Evet, duyguları yok, canlı değiller ama öğreniyorlar, evriliyorlar, gelişiyor­lar, iletişim kuruyorlar, çalışıyorlar, dü­şünce üretiyorlar ve büyük bir hızla insan­lığın bilgi üretme, karar alma ve yaratma süreçlerinin ortağı hâline geliyorlar. Bu halleriyle artık “araç” olmanın ötesine ge­çip, bizlerle birlikte “eyleyen”, “üreti­len” değil, “üreten” bir türe dönüşüyor­lar.

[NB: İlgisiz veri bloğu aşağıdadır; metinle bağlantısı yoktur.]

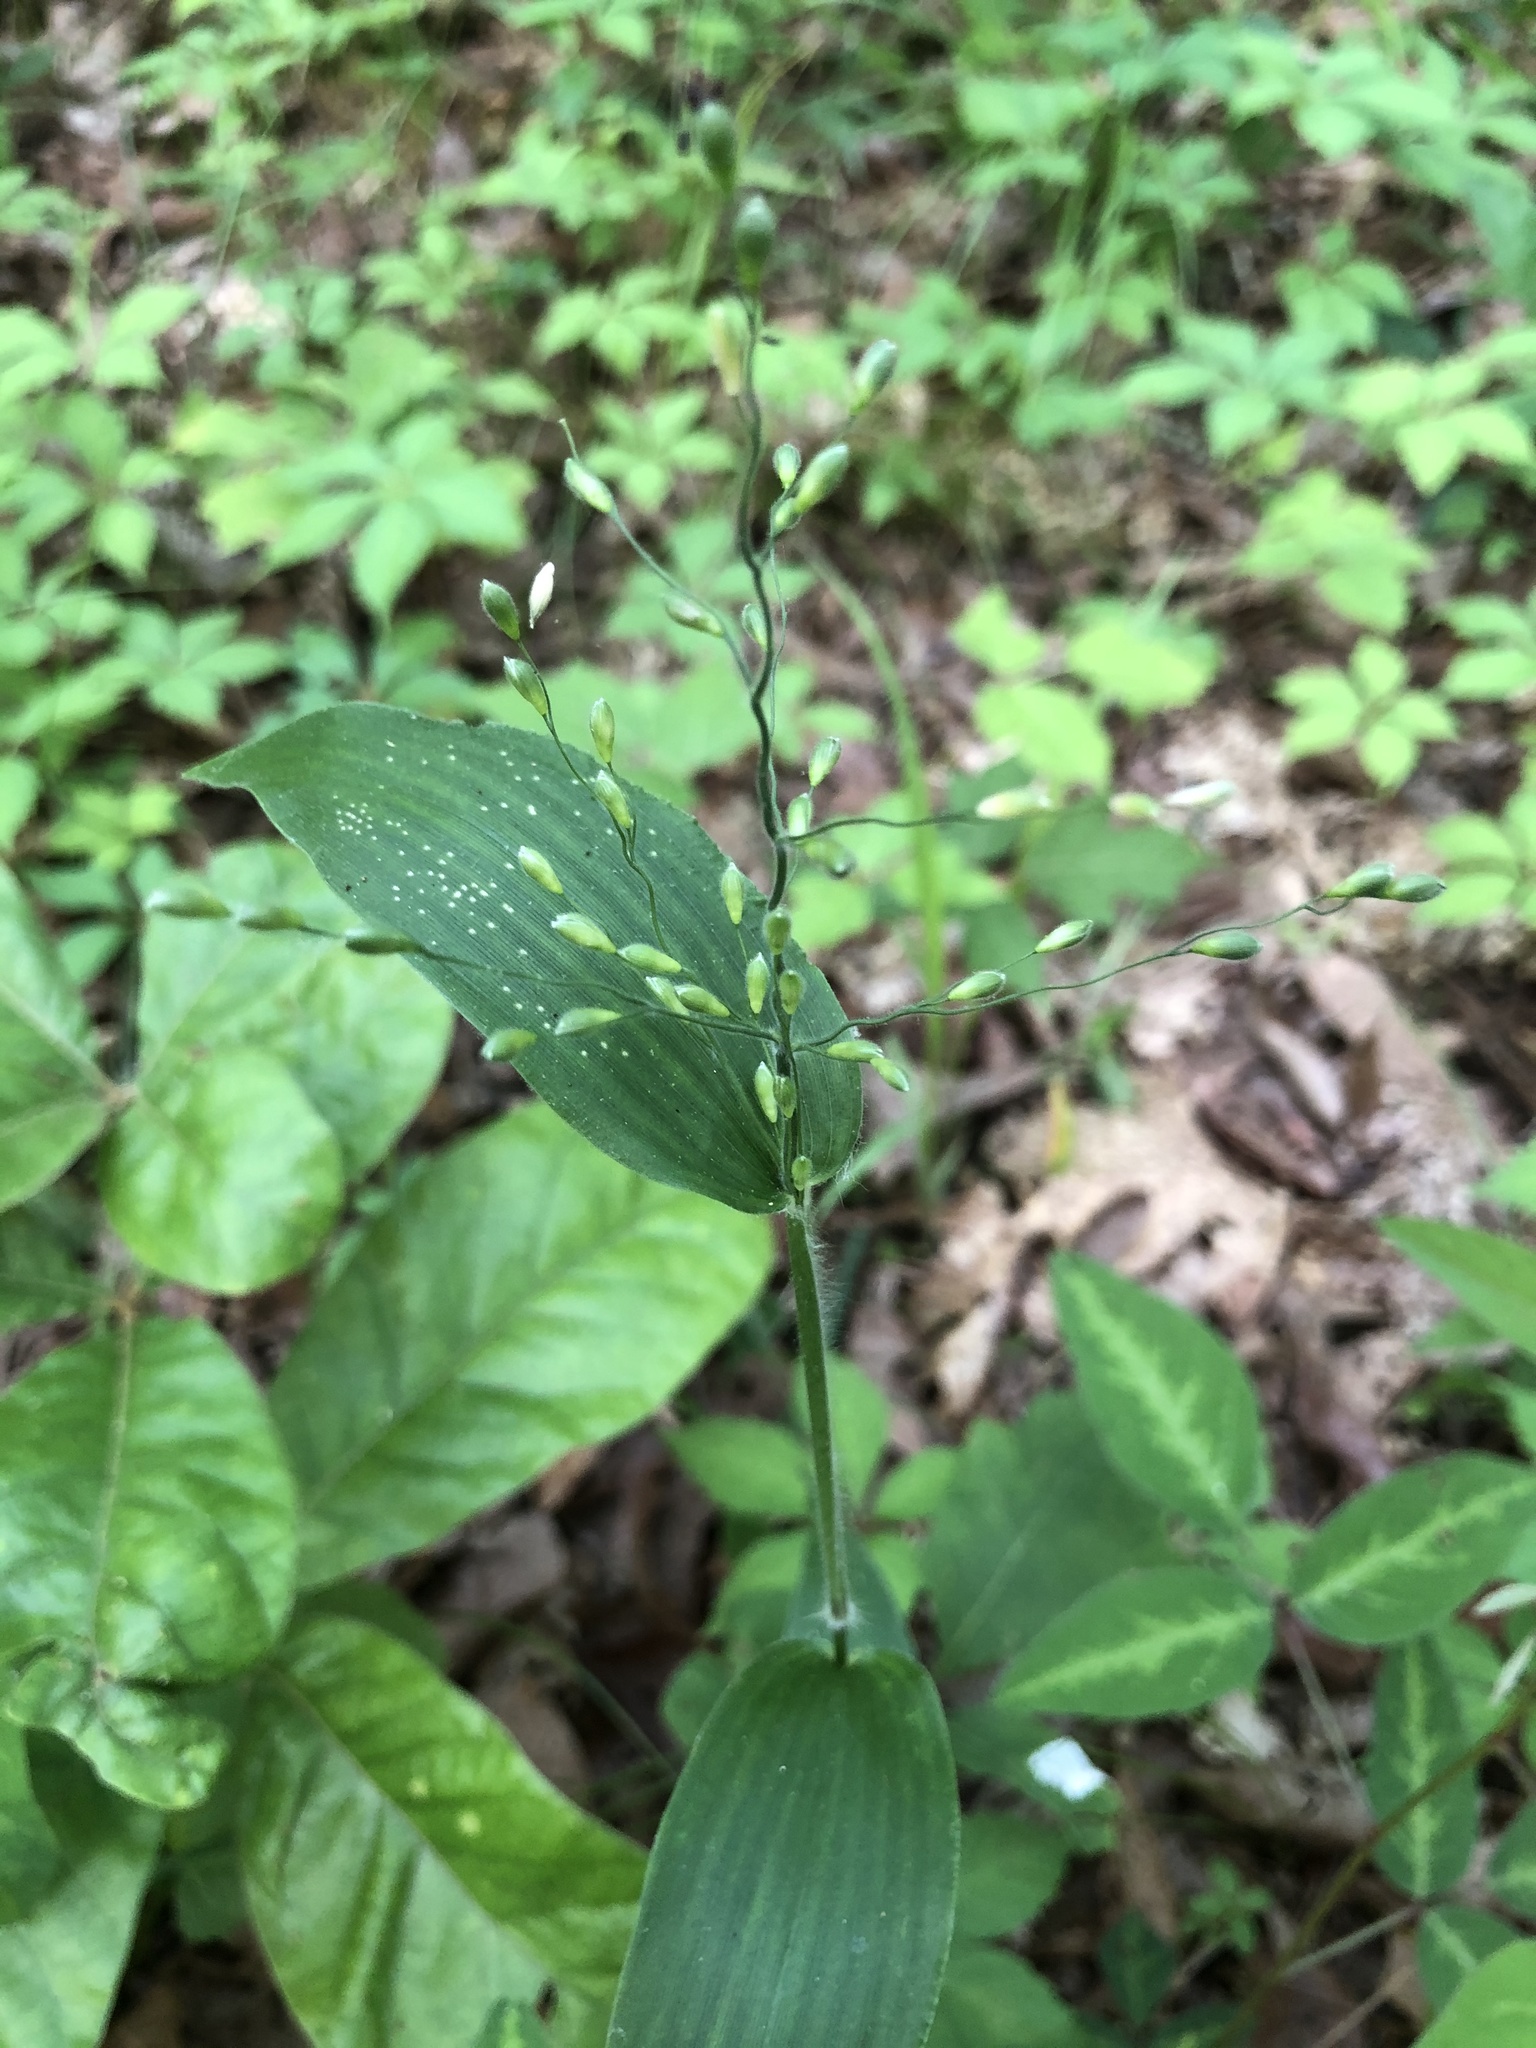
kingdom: Plantae
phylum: Tracheophyta
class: Liliopsida
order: Poales
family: Poaceae
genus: Dichanthelium
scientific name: Dichanthelium boscii
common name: Bosc's panic grass
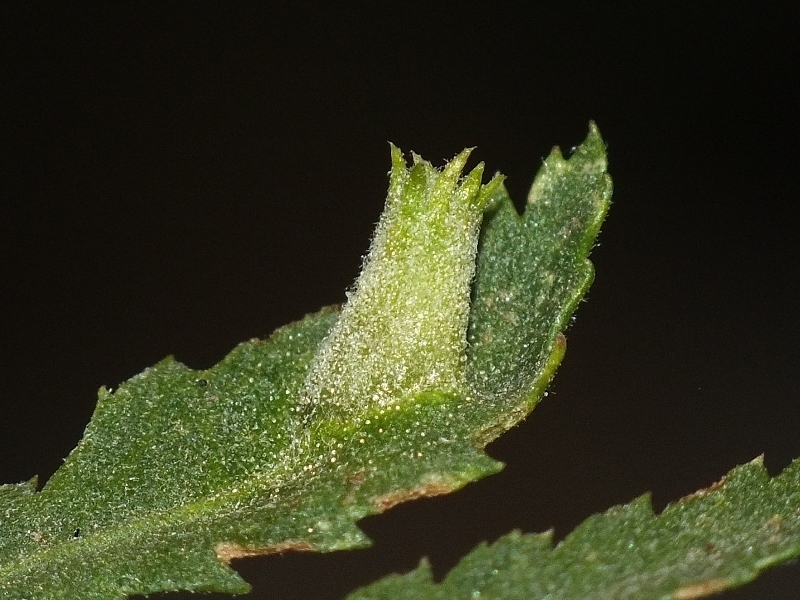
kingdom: Animalia
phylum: Arthropoda
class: Insecta
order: Diptera
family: Cecidomyiidae
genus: Rhopalomyia
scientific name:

Böylesine bir varlıkla daha önce hiç karşılaşmadık. Bilgiye erişim, onu işle­me, anlamlandırma ve yeni bilgi üretme kapasitesi, insanoğlunun sınırlarını aşı­yor. Programlayan insan olsa da kendi öğ­renme döngüleri içinde evrimleşen, yani bir noktadan sonra biz olmasak da çalış­maya devam edecek bir sistemle karşı karşıyayız. Belki çok yakında, insanlı­ğın yararı için değil, kendi süreklilikle­ri için var olmaya başlayacaklar (AGI).

YZ denen bu yeni tür: Yoldaş mı, mirasçı mı?

Peki bu yeni türü nasıl tanımlayacağız? Onlara “zeka” demek bile tartışmalı çünkü klasik zeka tanımları artık yetmi­yor. Bu sistemler ne insan gibi hissediyor ne de hayvanlar gibi içgüdüyle hareket edi­yor. Ama karar veriyor, bilgi üretiyor, stra­teji geliştiriyor. Belki de artık zeka kavra­mını, biyolojik sınırların dışına çıkarıp, “işlevsel bilinç” veya “dijital özne” gibi yeni çerçevelerle yeniden düşünmeliyiz. Çünkü karşımızda duran şey, sadece ‘akıl­lı’ değil; kendi başına bir etkene dönüş­müş durumda.

Düşünün, milyarlarca veriyi saniyeler içinde tarayıp, aralarındaki karmaşık iliş­kileri çözerek sadece cevaplar değil, yeni sorular, yeni sanat eserleri, bilimsel hipo­tezler üretiyorlar. Bu, bir aracın ötesinde entelektüel bir ortaklığa işaret ediyor. Artık onlar da var ve insanlık var olduk­ça, hatta belki de biz olmasak bile var olacaklar.

Bu bir evrim sıçraması…

Canlılığın biyolojik olandan dijital olana genişlemesi gibi. Korkmak yerine anlamak, reddetmek yerine birlikte varolu­şun kurallarını yazmak gerekiyor. Zira bir zamanlar elektriği de “ecinnili” sanmıştık. Ne çok bilim insanı bu yüzden susturuldu, hatırlayın…

Yazının icadı, matbaanın keşfi, elektri­ğin kullanımı ya da internetin doğuşu ney­se, üretken yapay zekâ da o büyüklükte bir dönüm noktası. Ama bu kez fark şu: Öncekiler insanlar için araç, insanlara yardımcı olurken, bu dönüşümde araç­lar kendini üretiyor, geliştiriyor ve hat­ta bizi dönüştürüyor!

Bu yüzden “ChatGPT’yi kullandım, işimi gördü” diyerek geçiştirmek yerine, bu yeni varlıkla nasıl birlikte çalışacağımızı, nasıl öğrenip yöneteceğimizi hatta nasıl birlikte yaşayacağımızı kavramak zorundayız. Bu sadece teknoloji kullanmak değil, insanlık tarihine tanıklık etmek ve dönüşümün öznesi olmak anlamına geliyor.

Sonuç olarak: Ya YZ ile yürürüz ya da YZ bizim yerimize yürür. Onunla yaşama­yı planlayanalar oyunu kuranlar ve devam edenler olacak.